NJ Bill Prohibits Restraints on Litigating Discrimination Claims

NJ Bill Prohibits Restraints on Litigating Discrimination Claims

The NJ Senate recently introduced legislation, no doubt intending to improve the rights of employees who have discrimination claims, by requiring more transparency in litigating these claims. This bill, S3581, provides that provisions in an employment contract that waive “any substantive or procedural right or remedy relating to a claim of discrimination, retaliation, or harassment” are contrary to public policy and would be unenforceable. Furthermore, this bill would prohibit any “prospective waiver of rights or remedies” such as a jury trial or mandatory arbitration of discrimination claims under the New Jersey Law Against Discrimination (“LAD”).

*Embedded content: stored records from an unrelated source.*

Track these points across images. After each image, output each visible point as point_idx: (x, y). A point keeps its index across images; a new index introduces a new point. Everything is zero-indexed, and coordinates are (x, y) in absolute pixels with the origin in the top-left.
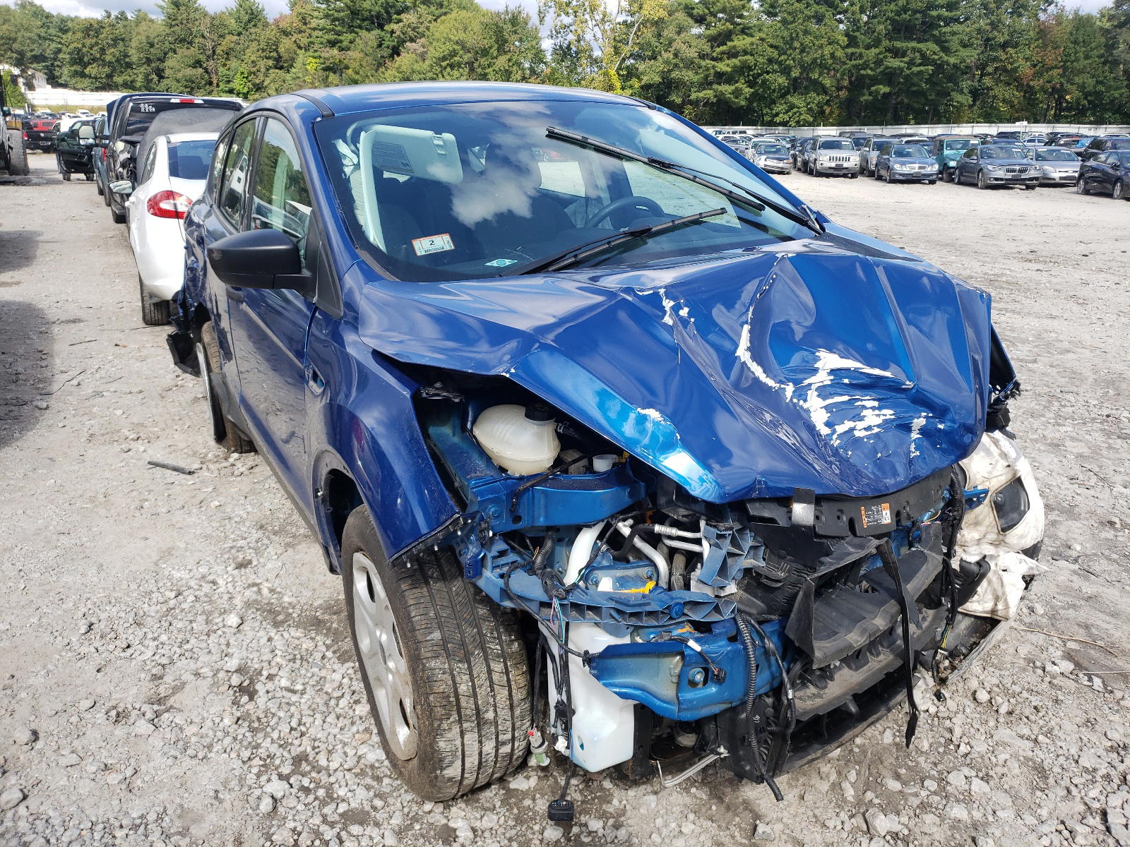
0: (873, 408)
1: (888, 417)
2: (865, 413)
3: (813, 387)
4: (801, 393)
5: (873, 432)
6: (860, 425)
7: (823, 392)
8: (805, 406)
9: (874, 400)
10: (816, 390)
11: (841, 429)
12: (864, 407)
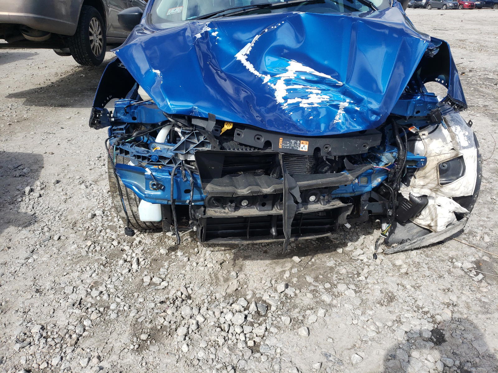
0: (317, 94)
1: (326, 100)
2: (311, 95)
3: (283, 79)
4: (274, 81)
5: (313, 106)
6: (304, 101)
7: (288, 82)
8: (274, 87)
9: (319, 89)
10: (284, 80)
11: (290, 101)
12: (311, 93)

This bill also contains a provision designed to eliminate non-disclosure provisions in agreements resolving claims under the LAD. It deems these clauses as against public policy and therefore unenforceable.

Moreover, the bill prohibits an employer from taking retaliatory action (e.g., refusal to hire, discharge, suspension, or demotion) on the grounds that an individual refuses to enter into an agreement with terms contrary to the above.

Lastly, to the extent an employer seeks to enforce an agreement contrary to the bill, the employee may collect costs and reasonable attorney’s fees for defending against any such suit.

The bill would affect settlement agreements prospectively (not those entered into prior to the effective date specified). It also does not apply to the terms of collective bargaining agreements.

If passed, this bill would likely dramatically affect litigation and strategy of claims brought under the LAD. The inability of an employer to utilize arbitration procedures or insist upon confidentiality in settlement agreements may result in fewer out-of-court resolutions and more protracted and costly litigation. This is a double-edged sword for both employers and employees. That is, many employees would prefer to have their claims resolved privately without having to endure a long and public court battle.